===== Source passage

Immunotherapy for Children with High-Risk Neuroblastoma
Research from the laboratory of Professor Paul Sondel, MD, PhD, has played a key role in the development and testing of an effective new treatment for some children with high-risk neuroblastoma.
Neuroblastoma is a cancer of the sympathetic nervous system most commonly found in children under the age of five. Nearly half of neuroblastoma cases are considered “high-risk,” meaning that the disease is likely to spread aggressively—and the child is likely to die—if only standard chemotherapy treatment is given.
Last year, Dr. Sondel and members of the Children’s Oncology Group led a National Institutes of Health-funded Phase III trial to test whether a new form of immunotherapy is more effective than standard therapy for these high-risk patients.
Immunotherapy Extends Survival by 20 Percent
In the trial, investigators randomly assigned 226 children who had finished all neuroblastoma chemotherapy treatments into two treatment groups:
- The first group received the standard therapy of six cycles of isotretinoin.
- The second group received the new immunotherapy treatment: six cycles of isotretinoin plus five cycles of the monoclonal antibody ch14.18, in combination with alternating GM-CSF and interleukin-2. (Both GM-CSF and interleukin-2 are white blood cell activators, which enables them to use the ch14.18 antibody to more effectively kill neuroblastoma cells.)
Study results after two years showed that the rate of survival—without relapse or disease progression— was 20 percent greater in the children who received immunotherapy (66% versus 46%).
This immunotherapy treatment has become the standard approach used by the Children’s Oncology Group, which cares for approximately 90% of children with cancer in the US and Canada.
The full study was published in the New England Journal of Medicine on September 30, 2010.

==========

— Task requirements —
Continue the article above on immunotherapy for children with high-risk neuroblastoma, starting right after its last sentence.

===== Dataset excerpts

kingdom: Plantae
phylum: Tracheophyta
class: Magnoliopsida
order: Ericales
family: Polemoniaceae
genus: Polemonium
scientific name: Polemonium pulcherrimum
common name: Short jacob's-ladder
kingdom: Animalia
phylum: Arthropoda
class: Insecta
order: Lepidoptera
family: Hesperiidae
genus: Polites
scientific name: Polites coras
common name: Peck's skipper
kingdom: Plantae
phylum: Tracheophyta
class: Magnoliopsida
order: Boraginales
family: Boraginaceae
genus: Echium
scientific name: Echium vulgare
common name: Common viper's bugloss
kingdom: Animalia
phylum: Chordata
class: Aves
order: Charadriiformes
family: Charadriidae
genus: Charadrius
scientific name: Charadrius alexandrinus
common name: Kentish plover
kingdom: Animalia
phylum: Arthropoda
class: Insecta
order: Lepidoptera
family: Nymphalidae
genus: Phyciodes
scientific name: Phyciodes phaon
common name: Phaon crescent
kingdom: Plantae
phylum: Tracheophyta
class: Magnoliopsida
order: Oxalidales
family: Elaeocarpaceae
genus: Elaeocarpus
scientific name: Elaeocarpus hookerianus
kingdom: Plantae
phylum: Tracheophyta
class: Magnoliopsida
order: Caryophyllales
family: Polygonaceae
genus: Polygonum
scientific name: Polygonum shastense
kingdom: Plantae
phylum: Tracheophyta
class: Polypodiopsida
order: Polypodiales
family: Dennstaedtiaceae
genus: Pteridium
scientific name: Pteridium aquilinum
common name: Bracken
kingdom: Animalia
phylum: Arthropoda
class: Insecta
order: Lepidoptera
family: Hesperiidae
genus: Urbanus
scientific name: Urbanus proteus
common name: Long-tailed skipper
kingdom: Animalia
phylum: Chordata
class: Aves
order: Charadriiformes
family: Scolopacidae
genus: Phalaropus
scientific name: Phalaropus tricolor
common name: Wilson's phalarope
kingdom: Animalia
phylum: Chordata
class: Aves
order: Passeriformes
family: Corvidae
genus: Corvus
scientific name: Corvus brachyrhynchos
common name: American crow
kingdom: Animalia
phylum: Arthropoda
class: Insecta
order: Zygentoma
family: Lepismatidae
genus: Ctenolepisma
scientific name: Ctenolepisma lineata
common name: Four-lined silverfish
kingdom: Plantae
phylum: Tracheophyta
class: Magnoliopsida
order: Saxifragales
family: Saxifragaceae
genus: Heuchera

==========

— Answer space —
The Laboratory Connection
The immunotherapy treatment used in the trial is based in part on work from Dr. Sondel’s laboratory. For over 60 years, basic science researchers there have been evaluating immunological methods focused on improved cancer treatment. For approximately 30 years, some of this work has incorporated the use of tumor-reactive monoclonal antibodies for destroying cancers, including neuroblastoma.
Over 20 years ago, Dr. Sondel’s team showed that administering interleukin-2 to cancer patients can activate certain white blood cells (“natural killer” cells) to a state where they are able to more potently destroy neuroblastoma cells that had been treated with a tumor-specific monoclonal antibody.
“We are pleased that this immunotherapy regimen has now become the standard of care in the US for children with high-risk neuroblastoma,” Dr. Sondel said.
“We are now investigating the use of personalized medicine to identify individuals with certain genes that might make them most likely to benefit from this treatment,” he added. “In addition, through collaborative genetic engineering, we are testing an exciting next generation of this treatment, in which the interleukin-2 is linked directly to the monoclonal antibody. This genetically engineered agent works far better in mice than the prior combination, and our initial clinical testing has generated promising results.”